# Question for anyone in Alicante city or Elche



## DunWorkin (Sep 2, 2010)

Although we live in El Campello, north of Alicante, we are not familiar with public transport south of Alicante. Hope someone here can answer my questions.

I have family coming next week staying in Alicante. They would like to visit Huerto del Cura in Elche but I am not sure whether train or bus would be best. The transport would need to be suitable for someone in a wheelchair.

I have looked on RENFE website and there is a train that goes from 'Alicante Termino'. Is this the main RENFE station - the same one you get a train to Barcelona?

There are 3 stations in Elche - Elche Carrus, Elche Parque and Elche Mercancias. Which is nearest Huerto del Cura? Would that be walking distance or a taxi?


----------



## DunWorkin (Sep 2, 2010)

Can nobody help?


----------



## Aranjuez (May 21, 2015)

Yes it is the same station from which the Barcelona, Madrid etc trains go. It's the Murcia trains you need to look for. Every hour, I think. These trains go through Parque and Carrus (in that order from your end). I don't recollect Mercancias being on that line. I think Elche Parque might be a bit nearer to Huerto del Cura. That certainly appears to be the case from the location map on the website? I occasionally drop the car at San Isidro/Albatera/Catral station and take a train on this line when visiting Alicante. I only went to Elche itself once so far but it's a nice place with much to see.


----------



## DunWorkin (Sep 2, 2010)

Thank you for your help. 

I think we will need to get a taxi when we arrive in Elche.
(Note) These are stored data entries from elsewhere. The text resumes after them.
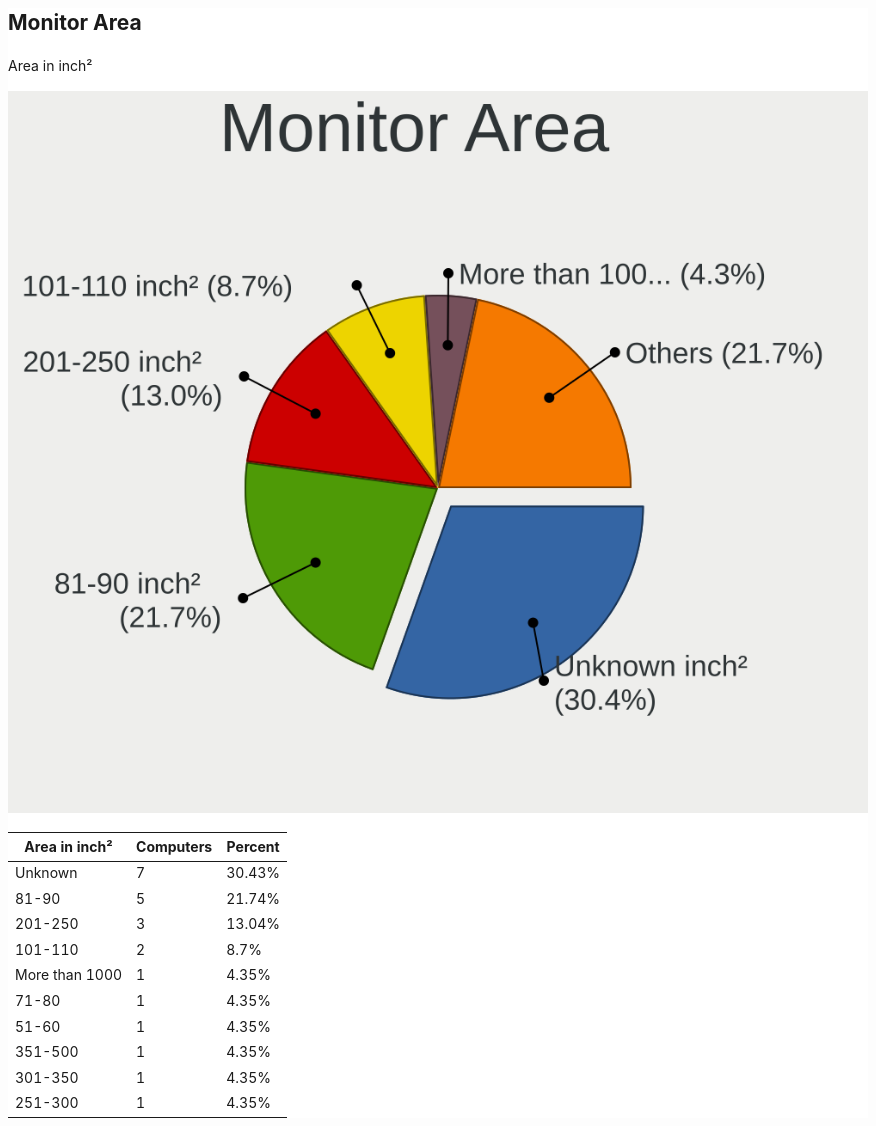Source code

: Monitor Area
------------

Area in inch²

![Monitor Area](./All/images/pie_chart/mon_area.svg)


| Area in inch² | Computers | Percent |
|----------------|-----------|---------|
| Unknown        | 7         | 30.43%  |
| 81-90          | 5         | 21.74%  |
| 201-250        | 3         | 13.04%  |
| 101-110        | 2         | 8.7%    |
| More than 1000 | 1         | 4.35%   |
| 71-80          | 1         | 4.35%   |
| 51-60          | 1         | 4.35%   |
| 351-500        | 1         | 4.35%   |
| 301-350        | 1         | 4.35%   |
| 251-300        | 1         | 4.35%   |

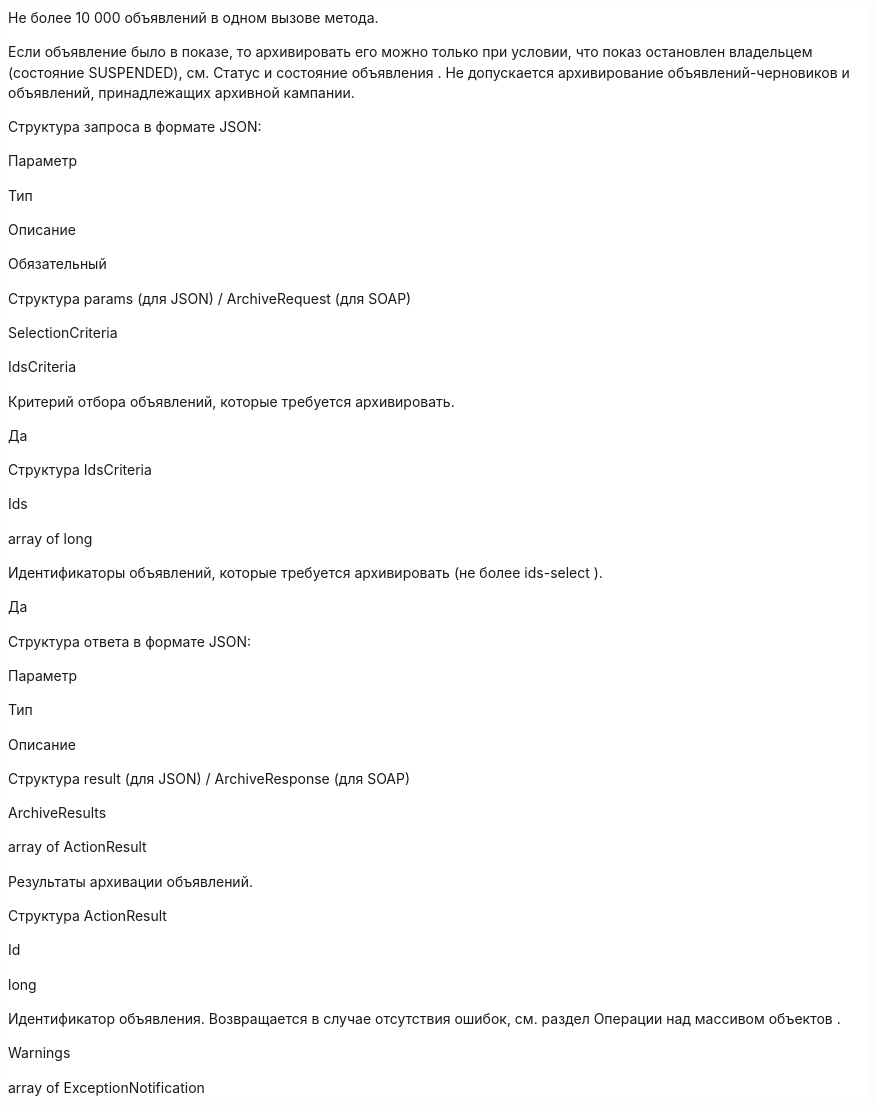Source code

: Не более 10 000 объявлений в одном вызове метода.

Если объявление было в показе, то архивировать его можно только при условии, что показ остановлен владельцем (состояние SUSPENDED), см.  Статус и состояние объявления . Не допускается архивирование объявлений-черновиков и объявлений, принадлежащих архивной кампании.

Структура запроса в формате JSON:

Параметр

Тип

Описание

Обязательный

Структура params (для JSON) / ArchiveRequest (для SOAP)

SelectionCriteria

IdsCriteria

Критерий отбора объявлений, которые требуется архивировать.

Да

Структура IdsCriteria

Ids

array of long

Идентификаторы объявлений, которые требуется архивировать (не более  ids-select ).

Да

Структура ответа в формате JSON:

Параметр

Тип

Описание

Структура result (для JSON) / ArchiveResponse (для SOAP)

ArchiveResults

array of ActionResult

Результаты архивации объявлений.

Структура ActionResult

Id

long

Идентификатор объявления. Возвращается в случае отсутствия ошибок, см. раздел  Операции над массивом объектов .

Warnings

array of ExceptionNotification
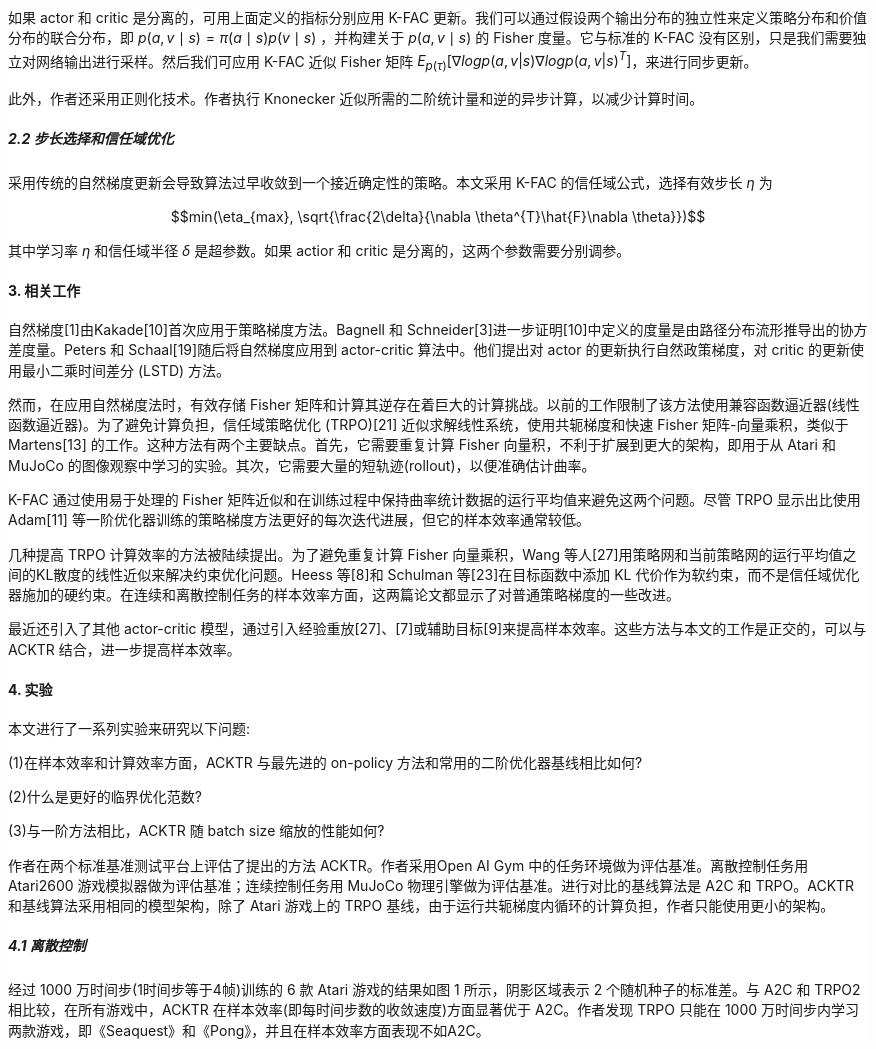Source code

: 如果 actor 和 critic 是分离的，可用上面定义的指标分别应用 K-FAC 更新。我们可以通过假设两个输出分布的独立性来定义策略分布和价值分布的联合分布，即 $p(a,v\mid s)=\pi(a\mid s)p(v\mid s)$ ，并构建关于 $p(a,v\mid s)$ 的 Fisher 度量。它与标准的 K-FAC 没有区别，只是我们需要独立对网络输出进行采样。然后我们可应用 K-FAC 近似 Fisher 矩阵 $E_{p(\tau)}[\nabla log p(a,v|s)\nabla log p(a,v|s)^{T}]$，来进行同步更新。

此外，作者还采用正则化技术。作者执行 Knonecker 近似所需的二阶统计量和逆的异步计算，以减少计算时间。

##### 2.2 步长选择和信任域优化

采用传统的自然梯度更新会导致算法过早收敛到一个接近确定性的策略。本文采用 K-FAC 的信任域公式，选择有效步长 $\eta$ 为 

$$min(\eta_{max}, \sqrt{\frac{2\delta}{\nabla \theta^{T}\hat{F}\nabla \theta}})$$

其中学习率 $\eta$ 和信任域半径 $\delta$ 是超参数。如果 actior 和 critic 是分离的，这两个参数需要分别调参。

#### 3. 相关工作

自然梯度[1]由Kakade[10]首次应用于策略梯度方法。Bagnell 和 Schneider[3]进一步证明[10]中定义的度量是由路径分布流形推导出的协方差度量。Peters 和 Schaal[19]随后将自然梯度应用到 actor-critic 算法中。他们提出对 actor 的更新执行自然政策梯度，对 critic 的更新使用最小二乘时间差分 (LSTD) 方法。

然而，在应用自然梯度法时，有效存储 Fisher 矩阵和计算其逆存在着巨大的计算挑战。以前的工作限制了该方法使用兼容函数逼近器(线性函数逼近器)。为了避免计算负担，信任域策略优化 (TRPO)[21] 近似求解线性系统，使用共轭梯度和快速 Fisher 矩阵-向量乘积，类似于 Martens[13] 的工作。这种方法有两个主要缺点。首先，它需要重复计算 Fisher 向量积，不利于扩展到更大的架构，即用于从 Atari 和 MuJoCo 的图像观察中学习的实验。其次，它需要大量的短轨迹(rollout)，以便准确估计曲率。

K-FAC 通过使用易于处理的 Fisher 矩阵近似和在训练过程中保持曲率统计数据的运行平均值来避免这两个问题。尽管 TRPO 显示出比使用 Adam[11] 等一阶优化器训练的策略梯度方法更好的每次迭代进展，但它的样本效率通常较低。

几种提高 TRPO 计算效率的方法被陆续提出。为了避免重复计算 Fisher 向量乘积，Wang 等人[27]用策略网和当前策略网的运行平均值之间的KL散度的线性近似来解决约束优化问题。Heess 等[8]和 Schulman 等[23]在目标函数中添加 KL 代价作为软约束，而不是信任域优化器施加的硬约束。在连续和离散控制任务的样本效率方面，这两篇论文都显示了对普通策略梯度的一些改进。

最近还引入了其他 actor-critic 模型，通过引入经验重放[27]、[7]或辅助目标[9]来提高样本效率。这些方法与本文的工作是正交的，可以与 ACKTR 结合，进一步提高样本效率。

#### 4. 实验

本文进行了一系列实验来研究以下问题:

(1)在样本效率和计算效率方面，ACKTR 与最先进的 on-policy 方法和常用的二阶优化器基线相比如何?

(2)什么是更好的临界优化范数?

(3)与一阶方法相比，ACKTR 随 batch size 缩放的性能如何?

作者在两个标准基准测试平台上评估了提出的方法 ACKTR。作者采用Open AI Gym 中的任务环境做为评估基准。离散控制任务用 Atari2600 游戏模拟器做为评估基准；连续控制任务用 MuJoCo 物理引擎做为评估基准。进行对比的基线算法是 A2C 和 TRPO。ACKTR和基线算法采用相同的模型架构，除了 Atari 游戏上的 TRPO 基线，由于运行共轭梯度内循环的计算负担，作者只能使用更小的架构。

##### 4.1 离散控制

经过 1000 万时间步(1时间步等于4帧)训练的 6 款 Atari 游戏的结果如图 1 所示，阴影区域表示 2 个随机种子的标准差。与 A2C 和 TRPO2 相比较，在所有游戏中，ACKTR 在样本效率(即每时间步数的收敛速度)方面显著优于 A2C。作者发现 TRPO 只能在 1000 万时间步内学习两款游戏，即《Seaquest》和《Pong》，并且在样本效率方面表现不如A2C。
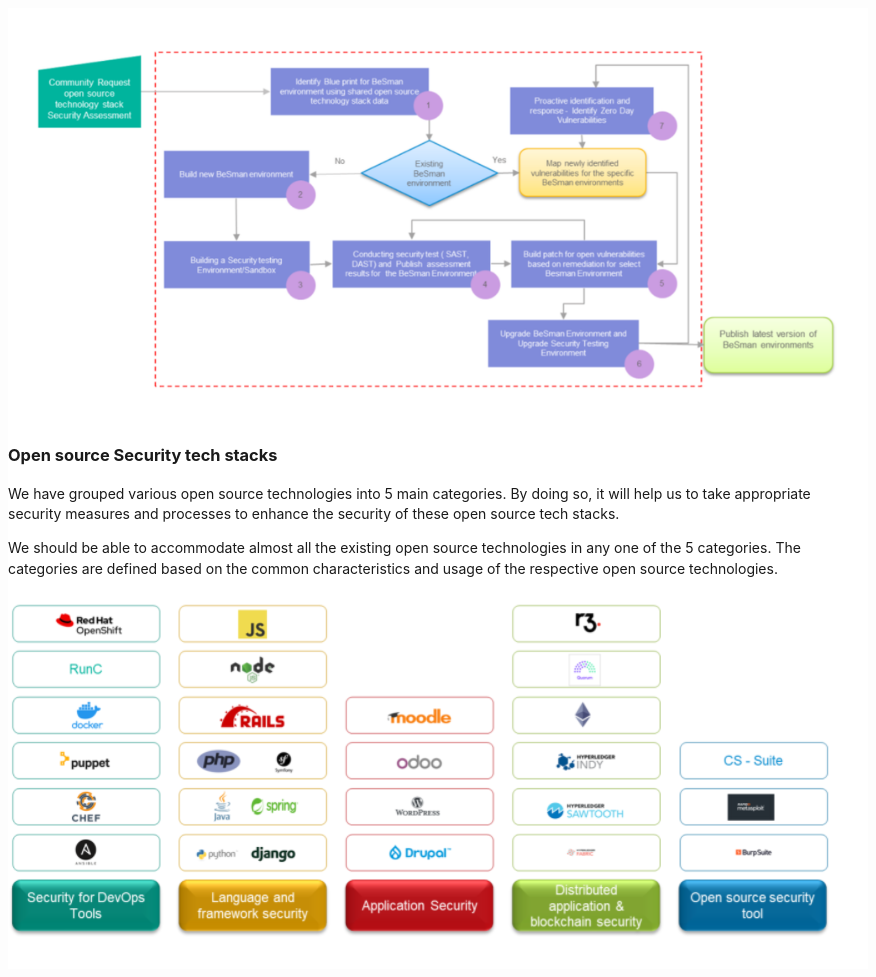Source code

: ![alt text](../img/Enhance-BeSman.PNG)

### Open source Security tech stacks

We have grouped various open source technologies into 5 main categories. By doing so, it will help us to take appropriate security measures and processes to enhance the security of these open source tech stacks.

We should be able to accommodate almost all the existing open source technologies in any one of the 5 categories. The categories are defined based on the common characteristics and usage of the respective open source technologies.

![alt text](../img/techstack.PNG)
Can you tell me which station would be best to find a taxi?


----------



## Aranjuez (May 21, 2015)

We got off at Carrus and certainly there were taxis outside there. Not sure about Parque which is only a couple of minutes up the line but assume it'll be the same. Both stations are below ground as the line runs under Elche rather than through it.


----------



## DunWorkin (Sep 2, 2010)

Aranjuez said:


> We got off at Carrus and certainly there were taxis outside there. Not sure about Parque which is only a couple of minutes up the line but assume it'll be the same. Both stations are below ground as the line runs under Elche rather than through it.


Is there a lift from the platform to street level? We will need wheelchair access.


----------



## Aranjuez (May 21, 2015)

Sorry I am unable to specifically confirm that. I'd be surprised if not but appreciate that won't really help.


----------



## Pesky Wesky (May 10, 2009)

DunWorkin said:


> Is there a lift from the platform to street level? We will need wheelchair access.


Ask turismo.
I gave you a link last time you asked about Valencia, and there was a link to accessibilty in Valencia and I think it might even have been in English!


----------